The Metropolitan Police are also involved in the case after receiving an anonymous complaint about the incident which came to light when footage of Terry apparent insult was posted on a social website.
Terry has strongly denied the allegations.
Speaking for the first time to British media since the incident during last Sunday's Premier League game in which QPR beat Chelsea 1-0, Ferdinand said: "It has been a crazy week, but I am not going to let any of this affect my game. I am looking forward to Sunday's game and am fully focused on football.
"I'd like to thank players like [Blackburn's] Jason Roberts for the support they have given me," he added.
"Not just professionals at other clubs but my team-mates at QPR. People have also been stopping me in the street and talking to me but when you are in the public eye that happens every day of the week.

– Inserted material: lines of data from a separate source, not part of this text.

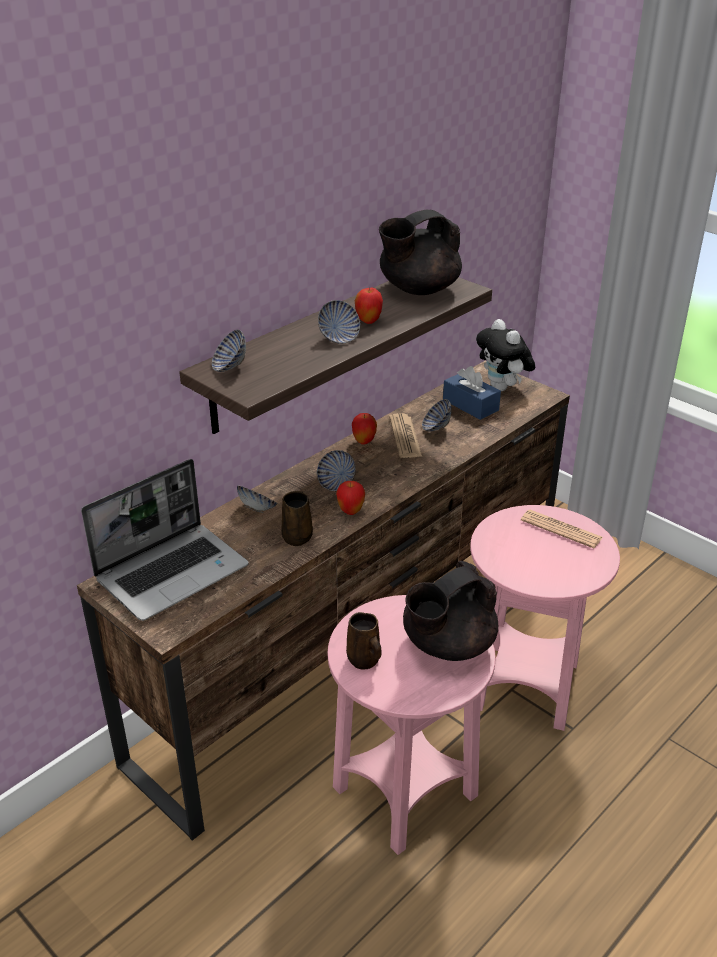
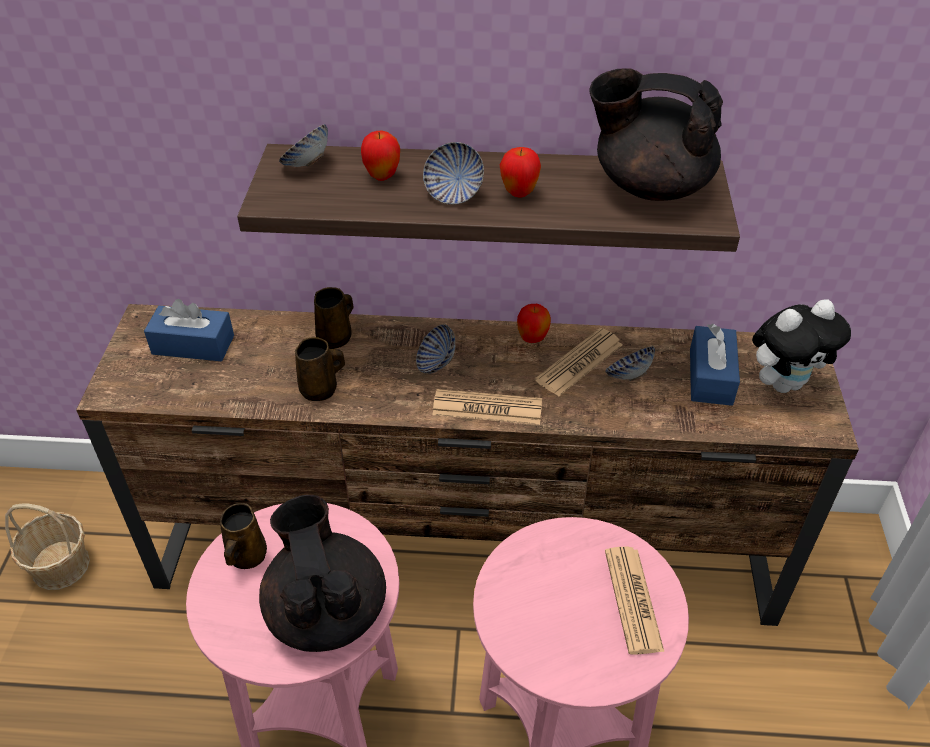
camera: 50 degrees right, 10 degrees up
(94, 895) = (60, 565): none -> basket
(173, 572) = (193, 345): laptop -> blue tissue box
(257, 509) = (336, 338): bowl -> brown mug
(350, 511) = (399, 401): apple -> apple (382, 176)
(399, 484) = (487, 408): none -> newspaper
(447, 645) = (326, 610): black teapot -> black teapot turned 60 degrees clockwise
(503, 388) = (784, 383): plush toy -> plush toy turned 135 degrees counterclockwise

"Of course its been a bit more strenuous this week but its when people don't want to talk to you or take your picture that you have a problem," said the younger brother of Rio Ferdinand, Terry's long-term partner in the England defence.
"Has it been the craziest week of my life?" Ferdinand added.
"There's been other situations, but it's certainly up there. But these types of situations are what make you."
Chelsea manager Andre Villas-Boas has said the club totally back Terry's denials of any claims of racial abuse.